Resources
Authors & Affiliations
Greta Horvathova, Dan Goodman
Abstract
The natural world is full of noise, but the brain’s capacity for information transmission is severely limited. Therefore, discarding irrelevant information contained in sensory inputs while retaining salient features that are related to the input label, is key to survival. What are the salient features? And what are the underlying feature selection mechanisms?
It is thought that the brain may implement information bottlenecks, which aim to optimise the trade-off between compression and preservation of salient information. However, information bottlenecks are notoriously difficult to implement due to the intractability of mutual information in high dimensions (Paninski, 2003). In recent years, progress has been made by framing the estimation of mutual information as a minmax optimisation problem in an adversarial setting. Building on this, we propose a novel adversarial-inspired autoencoder framework, the objective of which is to compress data such that it can be accurately classified but cannot be fully reconstructed.

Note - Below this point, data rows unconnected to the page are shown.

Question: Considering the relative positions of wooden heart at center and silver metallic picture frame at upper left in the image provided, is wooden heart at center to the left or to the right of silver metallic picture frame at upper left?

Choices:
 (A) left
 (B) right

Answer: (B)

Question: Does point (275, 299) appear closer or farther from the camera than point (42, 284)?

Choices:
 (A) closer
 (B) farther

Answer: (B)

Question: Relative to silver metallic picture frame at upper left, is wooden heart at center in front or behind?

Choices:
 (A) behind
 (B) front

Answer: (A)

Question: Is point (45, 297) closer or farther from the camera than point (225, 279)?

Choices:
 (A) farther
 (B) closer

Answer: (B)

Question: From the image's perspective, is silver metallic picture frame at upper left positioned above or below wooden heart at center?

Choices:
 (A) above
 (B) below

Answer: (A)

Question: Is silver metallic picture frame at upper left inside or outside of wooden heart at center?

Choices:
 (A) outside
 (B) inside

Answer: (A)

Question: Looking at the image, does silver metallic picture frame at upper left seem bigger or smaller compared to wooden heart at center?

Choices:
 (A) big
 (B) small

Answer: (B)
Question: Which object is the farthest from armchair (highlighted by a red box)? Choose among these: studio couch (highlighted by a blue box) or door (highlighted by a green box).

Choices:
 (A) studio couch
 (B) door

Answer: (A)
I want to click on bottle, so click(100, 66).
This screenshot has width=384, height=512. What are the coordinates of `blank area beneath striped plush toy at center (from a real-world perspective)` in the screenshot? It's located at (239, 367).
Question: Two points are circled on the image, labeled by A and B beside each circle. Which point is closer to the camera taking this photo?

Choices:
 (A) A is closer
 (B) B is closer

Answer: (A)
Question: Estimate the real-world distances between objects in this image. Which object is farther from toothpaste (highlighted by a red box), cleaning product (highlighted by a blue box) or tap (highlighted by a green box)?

We validated the efficiency of the framework on coloured MNIST digits and the CIFAR10 dataset, and our results show that it learns to discard irrelevant information, such as colour, while retaining salient information tied to the semantic label of the image. Additionally, the framework appears to perform figure-ground separation without explicit training, suggesting that it may mimic salient feature extraction in the early visual pathway.
Our findings suggest the framework may find potential use in generating new, testable hypotheses about the salient features underlying noise-robust sensory information processing.